A couple of weeks ago, I was standing by his cage petting him and reached up with both hands at once to pet his face. I do this with my Quaker, Clyde, and did it with my dearly departed pigeon, but had never done it with Rocky. He flinched and pulled away. I don't know what memory that dredged up, and I realized afresh that I have to always keep in mind that the things that are normal and pleasant for the other birds sometimes have to be gently introduced, or tossed out, when dealing with Rocky. But I thought he would enjoy this if he could learn that it's not a threat, and little by little I have shown him that, so that this morning before I left for work, when I reached up with both hands to stroke his cheeks and kiss his beak, he sat perfectly still with half-closed eyes and soaked it up.

Though the screaming sessions are still painful for our ears and the dogs', and two of the other birds (so far) have learned to mimic the screaming in their own way (Ringo Starling's version is almost musical and Jade, I suspect, is making fun of Rocky with hers), we have mostly learned to withstand them until he stops.
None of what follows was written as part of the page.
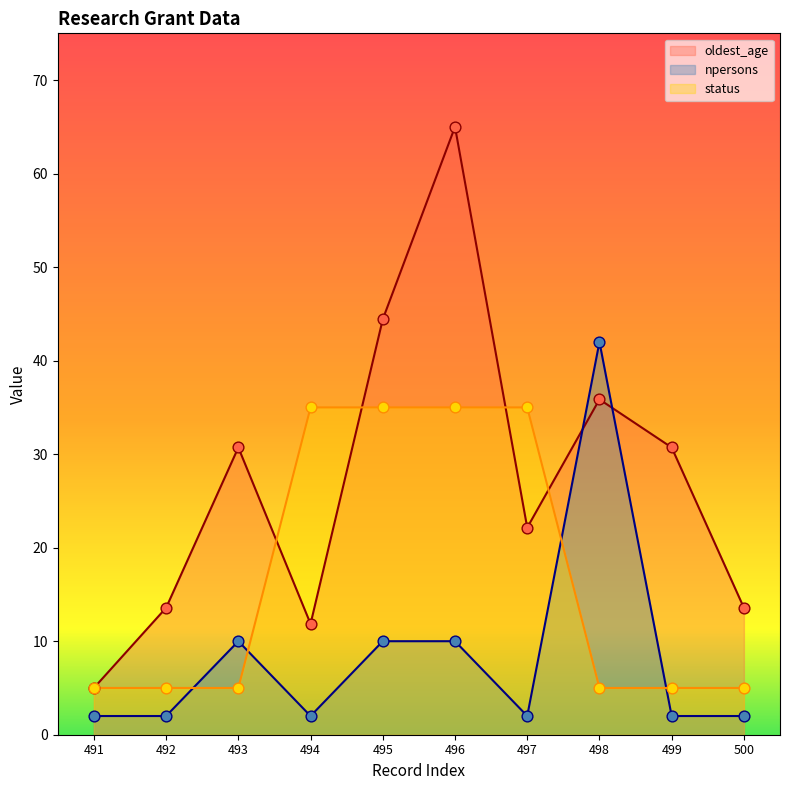

Which series has the widest spread of Y values?

oldest_age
He does always stop eventually. It's part of life with a 'too. I can no longer imagine life without a 'too. I've had several nasty bruises from pressure bites. We have some mangled woodwork. He broke a ceramic goose the other day while I was at work and he got brave about sitting on a magazine rack next to his cage, on a table where the goose used to sit. His daddy didn't have the nerve to pick him up and put him back on his cage, and Rocky couldn't figure out how to get back to his cage on his own, so he had to wait for me to come home.

Some of my clothes now bear holes in groups of three thanks to the 'too beak. He likes to burrow into me and grind his beak and if he can get a piece of my shirt into his beak before he starts grinding, it gets perforated. I've learned to greet The King of All Toos when I come in from work but not to pick him up until I've changed into bird clothing so he doesn't destroy work outfits.
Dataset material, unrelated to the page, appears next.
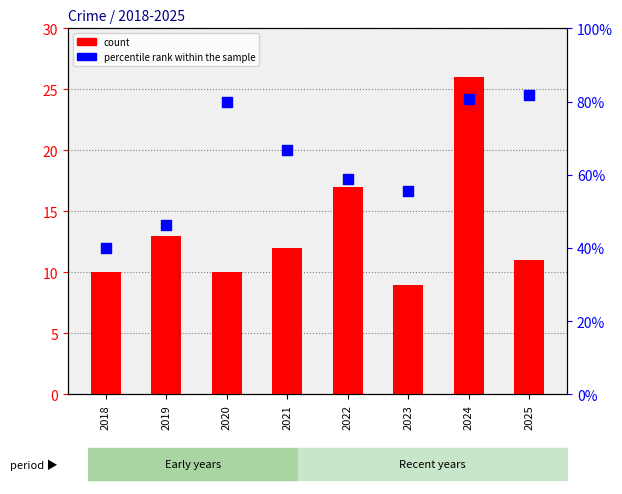

Which series reaches the minimum Y coordinate?

count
He likes chamomile tea, which I got for him as a consolation prize to keep him out of my coffee. He really likes coffee, and since the others ignore it, I didn't think to keep it out of his reach until the first day he clambered over my arm and dove in beak first and had a nice long drink of it before I could convince him to stop. I hoped it was the warmth that drew him in and when I gave him tea, he sampled it and then dove into it beak first, so maybe that was it. He's quite willing now to sample almost anything I offer him. He doesn't always like the new things, but he'll usually taste them.

He still won't take proper baths. I've offered misting, and that kind of scares him. I suspect he was sprayed as punishment, so I don't push that. I've given him every sort of container I can come up with, from a plastic dish tub to ceramic, metal and glass baking dishes, with water warm, cold and lukewarm,  and he rejected them all. He takes baths in his water dish and obviously can't get his whole body wet like that. I take him into the bathroom and offer the sink and the tub, with and without the water running. Nope. He is getting less wary of the mister, and maybe he will eventually approve of that. It took a while for the other birds to approve of it, too, and now they see the bottle and come running for their “showers” and shove each other aside to get their turn.
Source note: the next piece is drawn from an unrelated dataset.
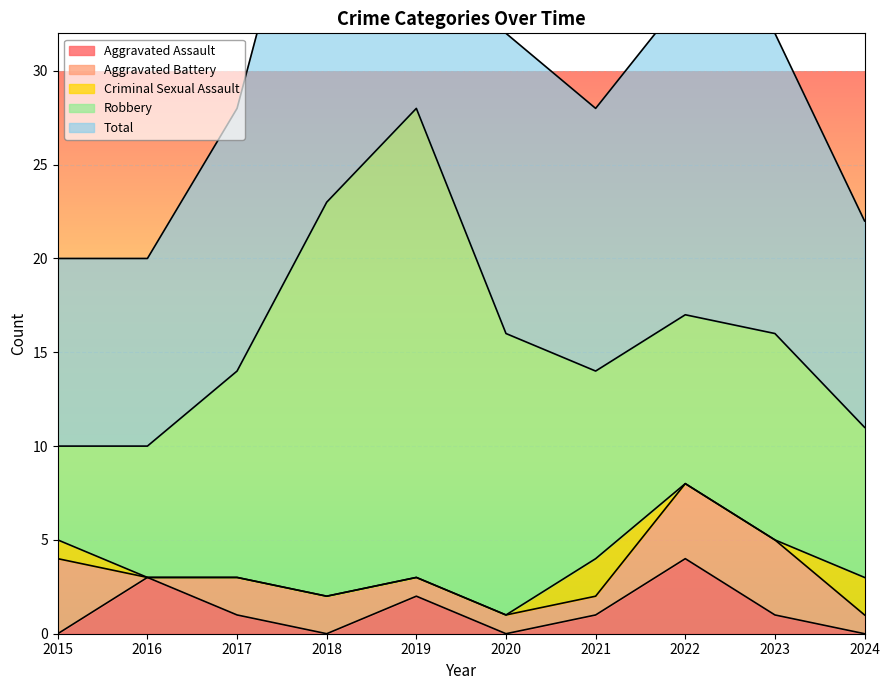

The value of Aggravated Assault at 2022 is 4. True or false?

True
This weekend, he overcame a major hurdle. He often gets to share some of my food, because I take it to him, not because he demands it. Even when he climbs down and waddles on the floor, he has invisible barriers he won't cross. But Saturday we were in the kitchen having a late lunch, and Rocky not only crossed the barrier between living room and kitchen, he marched right up to me and held up his foot, and he helped me eat my lunch. It was more of a social event than hunger, because he didn't eat much. He just wanted to sit with us while we ate. He repeated that performance yesterday when we had supper. Apparently, meals are now a communal affair.

In many ways, Rocky is like a small child, whose language skills are shaky at best, and who is very needy of time and attention, both offered very gently due to the bad times he's had in the past. I don't expect him to forget, but with every passing day he trusts us more and learns that here he doesn't have to fear the humans in his life.